Sleeve detail This sweater itself was made from Opium, a smooth cotton/acrylic/silk blend, in a nice pale green (unfortunately discontinued). The sleeves and body were knit in one piece with Sidna Farley's 'T-top' method. As you can see, there wasn't enough elasticity in this yarn to keep the sleeves from stretching too much :-), but the cables go perfectly smoothly from the body to the sleeves.

This method would naturally apply to all kinds of objects, and it might not be a bad idea to try it in a scarf as an initial introduction for instance. Also, one might use different distributions for shaping - for instance using 2 crossing numbers for a yoke or waist. Or it might work to use more crossing numbers to get a more densely cabled surface, but we don't recommend using 3 or 4 numbers, that'd be more messy looking than interesting because the distribution would be too close to 50/50, and at the higher end having the un-crosses the less frequent could make them look like mistakes rather than artistic omissions. Another alternative would be to use something else than a die for a random number generator - for this swatch, because of being game-challenged, we used cards ace-6 taken from a deck and shuffled, and turned over one by one as we went. This method could allow more flexibility in proportion of cables to ribs, you could simply look for aces in a stack of any size you please.

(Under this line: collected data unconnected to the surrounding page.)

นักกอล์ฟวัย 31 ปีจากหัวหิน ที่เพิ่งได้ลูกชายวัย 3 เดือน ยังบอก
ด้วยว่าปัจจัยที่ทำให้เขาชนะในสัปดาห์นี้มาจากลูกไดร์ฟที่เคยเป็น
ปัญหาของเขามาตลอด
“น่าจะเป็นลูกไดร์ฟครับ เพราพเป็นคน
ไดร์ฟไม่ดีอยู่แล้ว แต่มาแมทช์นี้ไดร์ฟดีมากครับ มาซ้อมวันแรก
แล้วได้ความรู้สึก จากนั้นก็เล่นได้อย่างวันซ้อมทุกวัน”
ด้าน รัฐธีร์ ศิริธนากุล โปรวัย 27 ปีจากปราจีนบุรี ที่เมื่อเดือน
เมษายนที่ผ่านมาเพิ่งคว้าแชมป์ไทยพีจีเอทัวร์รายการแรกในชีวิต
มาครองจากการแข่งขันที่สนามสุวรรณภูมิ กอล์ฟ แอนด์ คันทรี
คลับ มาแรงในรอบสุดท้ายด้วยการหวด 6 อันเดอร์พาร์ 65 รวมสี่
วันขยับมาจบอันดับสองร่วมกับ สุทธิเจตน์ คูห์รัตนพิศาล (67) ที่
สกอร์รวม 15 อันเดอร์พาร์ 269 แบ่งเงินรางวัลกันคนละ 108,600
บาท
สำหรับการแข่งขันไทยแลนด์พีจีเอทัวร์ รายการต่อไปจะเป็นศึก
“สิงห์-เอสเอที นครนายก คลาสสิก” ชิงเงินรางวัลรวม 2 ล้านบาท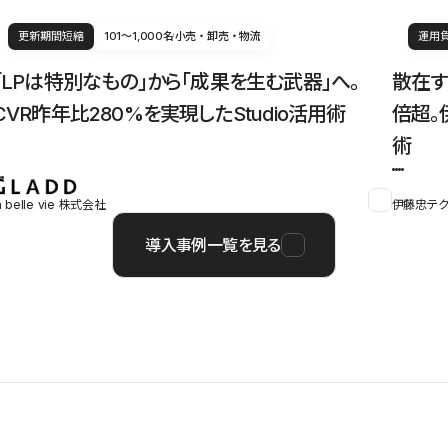
更新期間短縮
101〜1,000名
小売・卸売・物流
運用
「LPは特別なもの」から「成果を生む武器」へ。
散在す
CVR昨年比280%を実現したStudio活用術
倍超。
術
a belle vie 株式会社
伊藤忠テク
導入事例一覧を見る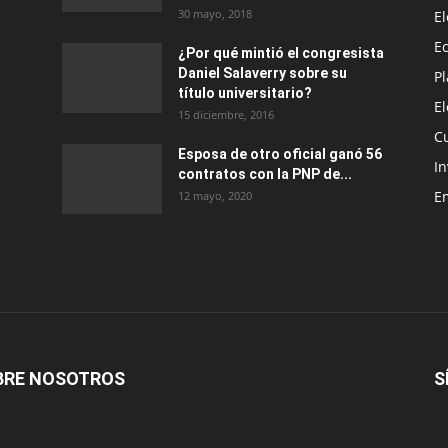
30 mayo, 2018
E
E
¿Por qué mintió el congresista
Daniel Salaverry sobre su
P
título universitario?
E
15 diciembre, 2016
C
Esposa de otro oficial ganó 56
In
contratos con la PNP de...
E
12 mayo, 2020
BRE NOSOTROS
S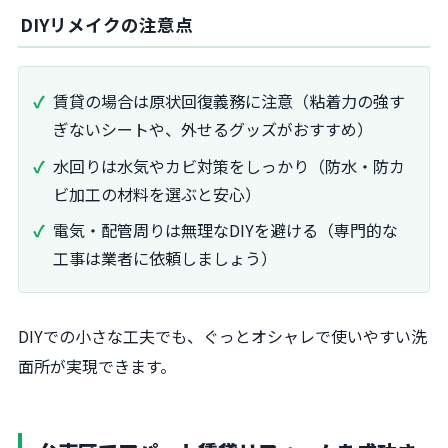
DIYリメイクの注意点
賃貸の場合は原状回復義務に注意（粘着力の強す
ぎないシートや、外せるグッズがおすすめ）
水回りは水気やカビ対策をしっかり（防水・防カ
ビ加工の材料を選ぶと安心）
電気・配管周りは無理なDIYを避ける（専門的な
工事は業者に依頼しましょう）
DIYでの小さな工夫でも、ぐっとオシャレで使いやすい洗
面所が実現できます。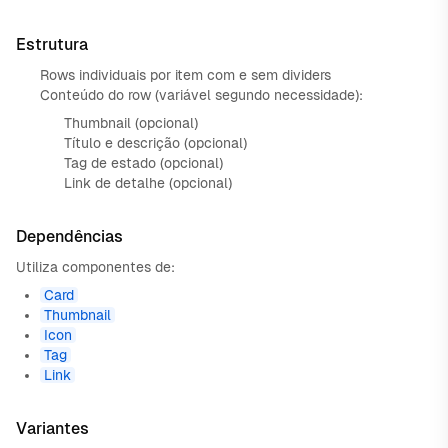
Estrutura
Rows individuais por item com e sem dividers
Conteúdo do row (variável segundo necessidade):
Thumbnail (opcional)
Título e descrição (opcional)
Tag de estado (opcional)
Link de detalhe (opcional)
Dependências
Utiliza componentes de:
Card
Thumbnail
Icon
Tag
Link
Variantes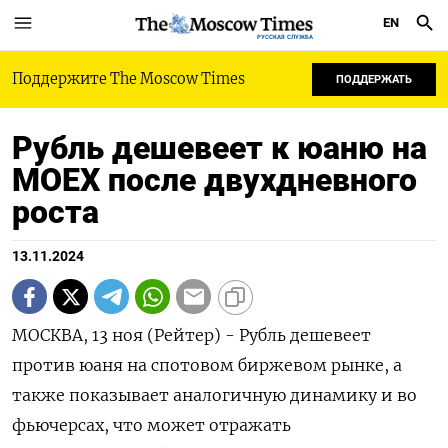
EN
РУССКАЯ СЛУЖБА
Поддержите The Moscow Times
ПОДДЕРЖАТЬ
Рубль дешевеет к юаню на
MOEX после двухдневного
роста
13.11.2024
МОСКВА, 13 ноя (Рейтер) - Рубль дешевеет
против юаня на спотовом биржевом рынке, а
также показывает аналогичную динамику и во
фьючерсах, что может отражать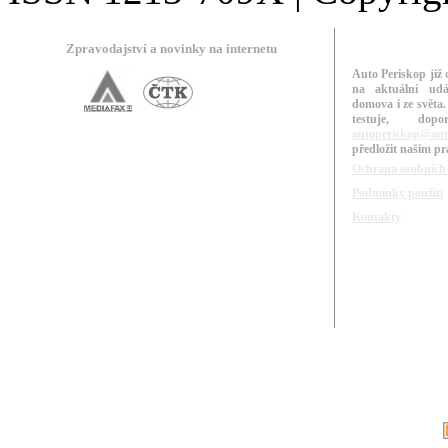
Zpravodajství a novinky na internetu
Auto Periskop již 
na aktuální udá
domova i ze světa.
testuje, do
autoperiskop@aut
předložit našim p
Ochrana osobních
Podmínky použití
Kontakty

Warning: as Rose was working on this swatch (from Tekapo, size 8 needles), she became more and more agitated. Her final comment: "I don't mind it being random, but I'd have liked more control". Spoken like her mother's daughter :-). She also points out that it's not really for people who like symmetry. So maybe don't take this on if you aren't ready to let go... Knitting zen?

Examples

Baby version Here is a nice baby sweater (named Chaos) using this method. Published in knitty.com's winter 05 issue.

The designer

Priscilla is currently slaving away in grad school in Baltimore, in epidemiology, and has worked for years as The Data Princess at UCSF, unless you want to call it The Survey Queen. No messy dataset can resist her prying eye. She says about herself: "My mother, a former knitting teacher, taught me to knit when I was eight, I've never followed all of a pattern, usually take the easy way out, was born in the year of the water snake in the belly of the baby boom, am funny, clever, curious and only interested in doing things I can play with (just ask my dissertation chair)."